EXERCISE INPUT
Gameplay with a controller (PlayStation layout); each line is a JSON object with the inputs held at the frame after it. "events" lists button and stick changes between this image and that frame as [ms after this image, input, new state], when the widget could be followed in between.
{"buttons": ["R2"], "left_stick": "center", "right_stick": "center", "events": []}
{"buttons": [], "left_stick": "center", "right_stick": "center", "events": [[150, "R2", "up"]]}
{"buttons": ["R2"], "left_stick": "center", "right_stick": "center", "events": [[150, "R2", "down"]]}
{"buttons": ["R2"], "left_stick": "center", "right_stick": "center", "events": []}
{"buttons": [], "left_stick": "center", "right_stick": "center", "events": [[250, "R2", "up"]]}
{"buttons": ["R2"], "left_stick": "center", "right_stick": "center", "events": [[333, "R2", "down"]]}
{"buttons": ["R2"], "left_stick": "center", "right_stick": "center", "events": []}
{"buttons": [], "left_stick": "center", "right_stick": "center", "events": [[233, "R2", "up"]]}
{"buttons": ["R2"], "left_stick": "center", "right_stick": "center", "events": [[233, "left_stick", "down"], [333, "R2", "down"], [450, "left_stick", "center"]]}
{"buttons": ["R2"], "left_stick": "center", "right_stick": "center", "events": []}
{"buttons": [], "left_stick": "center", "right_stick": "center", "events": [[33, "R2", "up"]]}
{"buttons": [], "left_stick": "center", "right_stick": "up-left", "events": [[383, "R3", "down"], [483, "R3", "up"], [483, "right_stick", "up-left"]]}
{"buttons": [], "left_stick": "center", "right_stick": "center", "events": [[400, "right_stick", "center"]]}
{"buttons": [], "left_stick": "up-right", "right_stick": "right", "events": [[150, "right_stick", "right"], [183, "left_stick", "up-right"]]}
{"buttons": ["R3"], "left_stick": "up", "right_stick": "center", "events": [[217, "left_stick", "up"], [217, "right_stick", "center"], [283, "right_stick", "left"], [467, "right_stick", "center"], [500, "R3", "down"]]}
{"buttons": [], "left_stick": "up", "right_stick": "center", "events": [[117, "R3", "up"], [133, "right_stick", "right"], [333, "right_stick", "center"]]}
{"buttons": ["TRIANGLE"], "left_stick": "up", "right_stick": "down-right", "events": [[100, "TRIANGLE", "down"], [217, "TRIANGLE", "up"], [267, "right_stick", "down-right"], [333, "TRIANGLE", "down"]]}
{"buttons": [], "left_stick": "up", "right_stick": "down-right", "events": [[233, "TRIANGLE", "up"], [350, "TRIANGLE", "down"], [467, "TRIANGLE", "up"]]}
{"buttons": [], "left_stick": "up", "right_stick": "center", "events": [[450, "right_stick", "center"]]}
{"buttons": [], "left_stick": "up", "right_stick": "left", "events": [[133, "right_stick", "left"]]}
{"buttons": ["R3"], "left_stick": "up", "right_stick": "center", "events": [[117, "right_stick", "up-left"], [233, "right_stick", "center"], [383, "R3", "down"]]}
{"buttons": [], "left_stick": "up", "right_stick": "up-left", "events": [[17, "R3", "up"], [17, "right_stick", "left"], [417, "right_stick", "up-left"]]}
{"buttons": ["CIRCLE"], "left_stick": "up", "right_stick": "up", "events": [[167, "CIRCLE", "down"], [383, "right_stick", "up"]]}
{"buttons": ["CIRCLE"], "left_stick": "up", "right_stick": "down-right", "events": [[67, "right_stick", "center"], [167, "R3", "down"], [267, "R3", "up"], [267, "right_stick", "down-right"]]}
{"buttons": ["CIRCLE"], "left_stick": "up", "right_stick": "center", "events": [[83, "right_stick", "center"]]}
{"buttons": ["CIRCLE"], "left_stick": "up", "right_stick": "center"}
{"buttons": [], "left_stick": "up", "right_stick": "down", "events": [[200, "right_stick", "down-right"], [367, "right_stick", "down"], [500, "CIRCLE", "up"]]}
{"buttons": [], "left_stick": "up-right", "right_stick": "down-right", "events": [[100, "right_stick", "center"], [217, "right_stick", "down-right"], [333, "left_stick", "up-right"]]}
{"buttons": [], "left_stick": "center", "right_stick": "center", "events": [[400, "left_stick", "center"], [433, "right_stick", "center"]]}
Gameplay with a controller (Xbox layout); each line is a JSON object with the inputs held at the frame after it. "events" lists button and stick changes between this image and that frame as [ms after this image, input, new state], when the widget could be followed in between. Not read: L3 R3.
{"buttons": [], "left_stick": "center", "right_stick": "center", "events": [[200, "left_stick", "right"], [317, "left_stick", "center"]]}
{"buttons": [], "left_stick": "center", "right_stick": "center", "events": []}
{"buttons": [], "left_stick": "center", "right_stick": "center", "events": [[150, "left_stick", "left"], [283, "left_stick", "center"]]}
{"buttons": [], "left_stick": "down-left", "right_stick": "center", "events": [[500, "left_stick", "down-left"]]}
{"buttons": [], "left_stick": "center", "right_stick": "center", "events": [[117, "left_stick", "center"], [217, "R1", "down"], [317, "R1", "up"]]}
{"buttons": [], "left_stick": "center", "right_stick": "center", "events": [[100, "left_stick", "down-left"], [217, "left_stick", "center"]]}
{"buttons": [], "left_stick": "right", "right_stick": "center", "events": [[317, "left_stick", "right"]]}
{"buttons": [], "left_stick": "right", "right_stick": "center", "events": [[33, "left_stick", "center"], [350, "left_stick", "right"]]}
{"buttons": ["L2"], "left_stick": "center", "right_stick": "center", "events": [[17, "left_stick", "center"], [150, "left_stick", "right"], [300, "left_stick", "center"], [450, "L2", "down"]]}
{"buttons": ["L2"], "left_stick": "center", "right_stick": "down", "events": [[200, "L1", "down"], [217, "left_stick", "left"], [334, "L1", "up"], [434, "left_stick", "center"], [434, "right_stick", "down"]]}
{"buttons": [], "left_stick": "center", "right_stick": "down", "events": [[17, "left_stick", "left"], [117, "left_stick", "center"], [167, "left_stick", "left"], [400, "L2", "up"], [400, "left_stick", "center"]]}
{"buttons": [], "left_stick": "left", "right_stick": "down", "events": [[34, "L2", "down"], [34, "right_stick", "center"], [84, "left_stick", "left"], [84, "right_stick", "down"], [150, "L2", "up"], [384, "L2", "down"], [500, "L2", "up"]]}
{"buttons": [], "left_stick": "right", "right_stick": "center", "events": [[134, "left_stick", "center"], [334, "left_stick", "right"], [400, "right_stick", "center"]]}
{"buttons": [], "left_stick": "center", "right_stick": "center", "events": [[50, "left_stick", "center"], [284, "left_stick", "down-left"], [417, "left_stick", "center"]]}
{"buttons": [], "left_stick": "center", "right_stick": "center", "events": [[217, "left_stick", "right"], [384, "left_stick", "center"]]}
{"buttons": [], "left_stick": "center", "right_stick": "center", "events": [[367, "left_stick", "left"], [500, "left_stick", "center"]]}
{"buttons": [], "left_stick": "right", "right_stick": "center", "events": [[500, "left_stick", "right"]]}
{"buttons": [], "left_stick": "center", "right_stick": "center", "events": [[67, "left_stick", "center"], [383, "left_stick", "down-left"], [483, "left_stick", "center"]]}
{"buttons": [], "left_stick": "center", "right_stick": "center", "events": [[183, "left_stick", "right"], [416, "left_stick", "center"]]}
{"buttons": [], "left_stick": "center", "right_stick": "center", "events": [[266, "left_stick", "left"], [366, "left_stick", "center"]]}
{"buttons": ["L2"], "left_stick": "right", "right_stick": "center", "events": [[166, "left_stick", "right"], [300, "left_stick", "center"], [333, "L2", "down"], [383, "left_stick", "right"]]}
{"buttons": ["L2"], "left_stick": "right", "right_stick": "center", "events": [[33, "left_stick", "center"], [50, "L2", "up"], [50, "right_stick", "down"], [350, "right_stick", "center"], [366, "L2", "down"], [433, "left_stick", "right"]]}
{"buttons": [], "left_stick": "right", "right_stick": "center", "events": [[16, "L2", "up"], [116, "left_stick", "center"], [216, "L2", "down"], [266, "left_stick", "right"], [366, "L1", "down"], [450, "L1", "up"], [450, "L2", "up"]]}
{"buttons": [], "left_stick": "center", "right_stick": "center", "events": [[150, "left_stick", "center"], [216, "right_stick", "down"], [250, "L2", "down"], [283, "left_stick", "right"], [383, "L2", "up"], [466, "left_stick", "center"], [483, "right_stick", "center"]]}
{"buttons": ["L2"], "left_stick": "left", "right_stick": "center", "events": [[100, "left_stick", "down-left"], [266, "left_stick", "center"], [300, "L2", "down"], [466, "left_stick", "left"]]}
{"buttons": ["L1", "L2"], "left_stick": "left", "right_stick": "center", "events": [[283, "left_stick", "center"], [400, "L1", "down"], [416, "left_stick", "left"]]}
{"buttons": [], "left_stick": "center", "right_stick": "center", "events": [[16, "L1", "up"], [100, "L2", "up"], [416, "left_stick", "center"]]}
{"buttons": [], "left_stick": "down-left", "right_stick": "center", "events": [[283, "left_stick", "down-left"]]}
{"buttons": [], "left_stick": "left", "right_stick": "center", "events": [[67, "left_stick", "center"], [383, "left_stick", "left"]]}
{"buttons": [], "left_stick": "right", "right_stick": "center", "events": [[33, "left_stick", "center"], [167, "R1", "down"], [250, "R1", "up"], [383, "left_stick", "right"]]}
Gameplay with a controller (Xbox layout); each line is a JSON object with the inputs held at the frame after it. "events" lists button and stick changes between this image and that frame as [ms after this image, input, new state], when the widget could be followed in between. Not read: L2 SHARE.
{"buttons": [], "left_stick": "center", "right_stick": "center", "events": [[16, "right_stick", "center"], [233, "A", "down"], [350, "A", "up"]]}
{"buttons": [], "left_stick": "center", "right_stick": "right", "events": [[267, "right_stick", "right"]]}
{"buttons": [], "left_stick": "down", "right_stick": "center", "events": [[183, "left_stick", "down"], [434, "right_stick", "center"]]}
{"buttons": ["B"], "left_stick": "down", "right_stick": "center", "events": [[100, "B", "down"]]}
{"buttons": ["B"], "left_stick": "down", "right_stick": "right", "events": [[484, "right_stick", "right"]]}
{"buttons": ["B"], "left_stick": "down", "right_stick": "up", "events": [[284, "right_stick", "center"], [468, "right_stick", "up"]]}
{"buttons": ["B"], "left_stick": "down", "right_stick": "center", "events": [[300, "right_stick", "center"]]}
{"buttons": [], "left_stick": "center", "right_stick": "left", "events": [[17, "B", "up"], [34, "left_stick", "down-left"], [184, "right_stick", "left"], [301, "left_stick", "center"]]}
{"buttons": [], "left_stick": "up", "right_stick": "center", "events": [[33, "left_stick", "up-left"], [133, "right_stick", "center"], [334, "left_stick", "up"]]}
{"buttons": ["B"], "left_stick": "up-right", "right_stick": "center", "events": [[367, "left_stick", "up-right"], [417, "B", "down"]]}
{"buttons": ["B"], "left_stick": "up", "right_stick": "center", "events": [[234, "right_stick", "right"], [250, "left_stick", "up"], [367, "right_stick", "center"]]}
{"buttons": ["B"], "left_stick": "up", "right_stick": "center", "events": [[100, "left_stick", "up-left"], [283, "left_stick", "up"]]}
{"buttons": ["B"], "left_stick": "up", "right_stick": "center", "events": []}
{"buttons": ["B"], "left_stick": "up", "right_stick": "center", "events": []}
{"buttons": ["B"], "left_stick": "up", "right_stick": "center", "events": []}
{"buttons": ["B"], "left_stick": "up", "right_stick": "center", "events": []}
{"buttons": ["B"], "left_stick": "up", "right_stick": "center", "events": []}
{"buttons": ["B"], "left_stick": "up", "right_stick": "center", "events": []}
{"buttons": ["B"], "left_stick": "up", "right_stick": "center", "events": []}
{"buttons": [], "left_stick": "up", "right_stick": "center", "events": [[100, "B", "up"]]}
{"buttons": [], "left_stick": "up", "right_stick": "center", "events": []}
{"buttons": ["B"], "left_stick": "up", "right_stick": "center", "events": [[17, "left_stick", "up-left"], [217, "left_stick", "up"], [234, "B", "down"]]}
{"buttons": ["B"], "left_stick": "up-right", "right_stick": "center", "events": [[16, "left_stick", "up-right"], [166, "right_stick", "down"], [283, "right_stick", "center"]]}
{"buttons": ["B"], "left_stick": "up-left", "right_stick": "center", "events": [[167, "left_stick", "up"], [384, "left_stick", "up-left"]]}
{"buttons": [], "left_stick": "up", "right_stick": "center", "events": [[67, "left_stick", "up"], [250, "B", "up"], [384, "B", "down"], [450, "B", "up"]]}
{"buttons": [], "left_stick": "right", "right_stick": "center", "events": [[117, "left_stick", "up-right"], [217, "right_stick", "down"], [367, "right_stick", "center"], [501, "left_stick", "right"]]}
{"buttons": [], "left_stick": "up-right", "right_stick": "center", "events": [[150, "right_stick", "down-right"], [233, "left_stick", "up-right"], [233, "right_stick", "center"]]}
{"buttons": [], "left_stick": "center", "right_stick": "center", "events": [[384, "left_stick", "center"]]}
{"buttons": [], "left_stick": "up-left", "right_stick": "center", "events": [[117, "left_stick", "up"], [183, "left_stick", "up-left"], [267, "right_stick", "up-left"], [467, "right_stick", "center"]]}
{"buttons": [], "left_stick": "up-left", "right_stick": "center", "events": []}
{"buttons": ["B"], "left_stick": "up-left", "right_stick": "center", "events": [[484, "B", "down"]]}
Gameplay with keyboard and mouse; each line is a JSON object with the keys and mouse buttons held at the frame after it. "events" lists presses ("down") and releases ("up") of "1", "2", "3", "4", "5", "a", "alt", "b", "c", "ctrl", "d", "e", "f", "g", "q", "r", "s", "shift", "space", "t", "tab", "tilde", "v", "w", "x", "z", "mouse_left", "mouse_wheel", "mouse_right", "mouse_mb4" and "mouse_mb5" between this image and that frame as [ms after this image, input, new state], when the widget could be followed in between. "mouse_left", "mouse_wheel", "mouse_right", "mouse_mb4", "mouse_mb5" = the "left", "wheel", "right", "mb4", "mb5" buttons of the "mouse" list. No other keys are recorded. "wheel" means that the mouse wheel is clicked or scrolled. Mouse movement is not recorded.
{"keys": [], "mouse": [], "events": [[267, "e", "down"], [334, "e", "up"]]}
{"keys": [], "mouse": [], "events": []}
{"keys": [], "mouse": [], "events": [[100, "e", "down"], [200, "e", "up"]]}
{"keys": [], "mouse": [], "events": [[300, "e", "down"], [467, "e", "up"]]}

INSTRUCTIONS FOR THE TASK
Find the string "TRIANGLE" in the records, then copy each line where it occurs.

TASK SOLUTION
{"buttons": ["TRIANGLE"], "left_stick": "up", "right_stick": "down-right", "events": [[100, "TRIANGLE", "down"], [217, "TRIANGLE", "up"], [267, "right_stick", "down-right"], [333, "TRIANGLE", "down"]]}
{"buttons": [], "left_stick": "up", "right_stick": "down-right", "events": [[233, "TRIANGLE", "up"], [350, "TRIANGLE", "down"], [467, "TRIANGLE", "up"]]}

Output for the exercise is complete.